Patients
were divided into four groups according to the results of ABPI measurements and the presence or absence of DM: group A had an ABPI value of at least 0.9 but no DM (A-/D-); group B had an ABPI value of at least 0.9 and DM (A-/D+); group C had an ABPI of less than 0.9 but no DM (A+/D-); and group D had an ABPI value of less than 0.9 and DM (A+/D+).RESULTS:
Age was significantly higher in the A+ (groups C and D) Cell Cycle inhibitor than the A- patients (groups A and B). Moreover, men predominated in all four groups. Comparisons of sex distribution among the four groups revealed that group D had the highest percentage of women, while group A had the lowest. Total cholesterol level did not differ among the four groups, although group D tended to have the highest result. Patients in group D had the highest percentages
of hypertension, hypercholesterol, hypertriglyceride, low high-density lipoprotein cholesterol and find more high low-density lipoprotein cholesterol among the four groups. Group D exhibited the highest triglyceride and uric acid levels, the lowest high-density lipoprotein cholesterol level, and the highest metabolic syndrome criteria number and percentage of metabolic syndrome. Furthermore, group D had the highest mean lesion numbers, mean numbers of target vessel involvement, stenoses with type C classification and complex morphology lesions (chronic total occlusion, diffuse or calcified lesions) among the four groups. There were still significant differences in lesion numbers (P Pitavastatin datasheet < 0.001) and numbers of target vessel involvement (P < 0.001) for ABPI predicting CAD severity after controlling for the effects of DM and age. The sensitivity, specificity, positive predictive value and negative predictive value of using an ABPI of less than 0.9 to predict CAD differed significantly between patients with and without DM.CONCLUSIONS:
ABPI
is a useful noninvasive tool for predicting CAD severity, even in patients with DM.”
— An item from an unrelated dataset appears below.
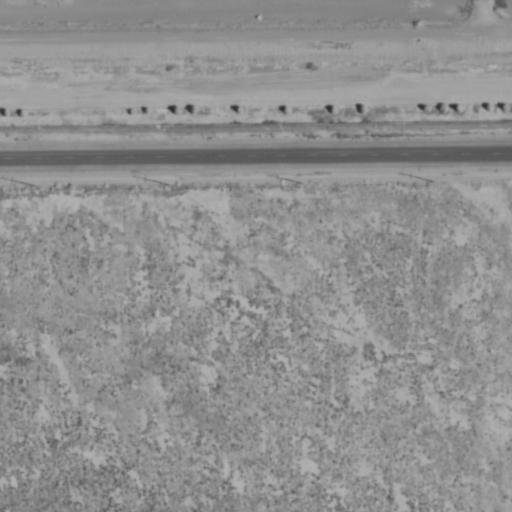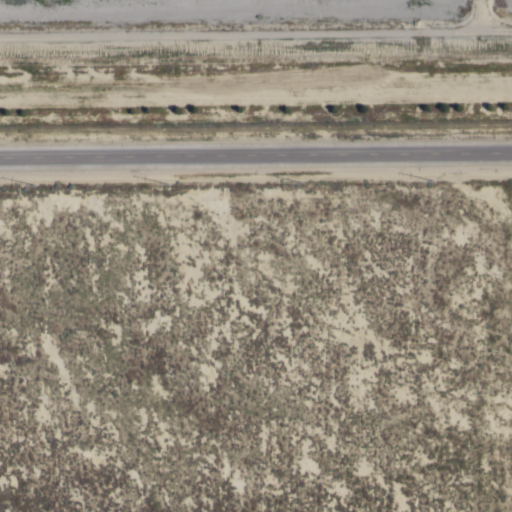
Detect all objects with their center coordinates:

“Patients with end-stage cardiomyopathy and congestive heart failure are increasingly undergoing implantation with left ventricular assist devices (LVADs). In addition, implantable cardioverter-defibrillator (ICD)therapy has been proven to be an important part of the treatment for cardiomyopathy/ congestive heart failure. Previous reports have noted a potential and dramatic electromagnetic interference from LVADs on ICDs that cause impaired telemetry communication between the ICD and ICD programmer. Such interference has necessitated explantation and generator replacement in order to resume communication between the ICD and programmer. We report two patients with advanced congestive heart failure and ICD programming impairment caused by a HeartMate II LVAD (Thoratec Corporation, Pleasanton, CA, USA) that was overcome by placing aluminum shielding around the ICD programmer wand and steel shielding around the extension cable during ICD interrogation.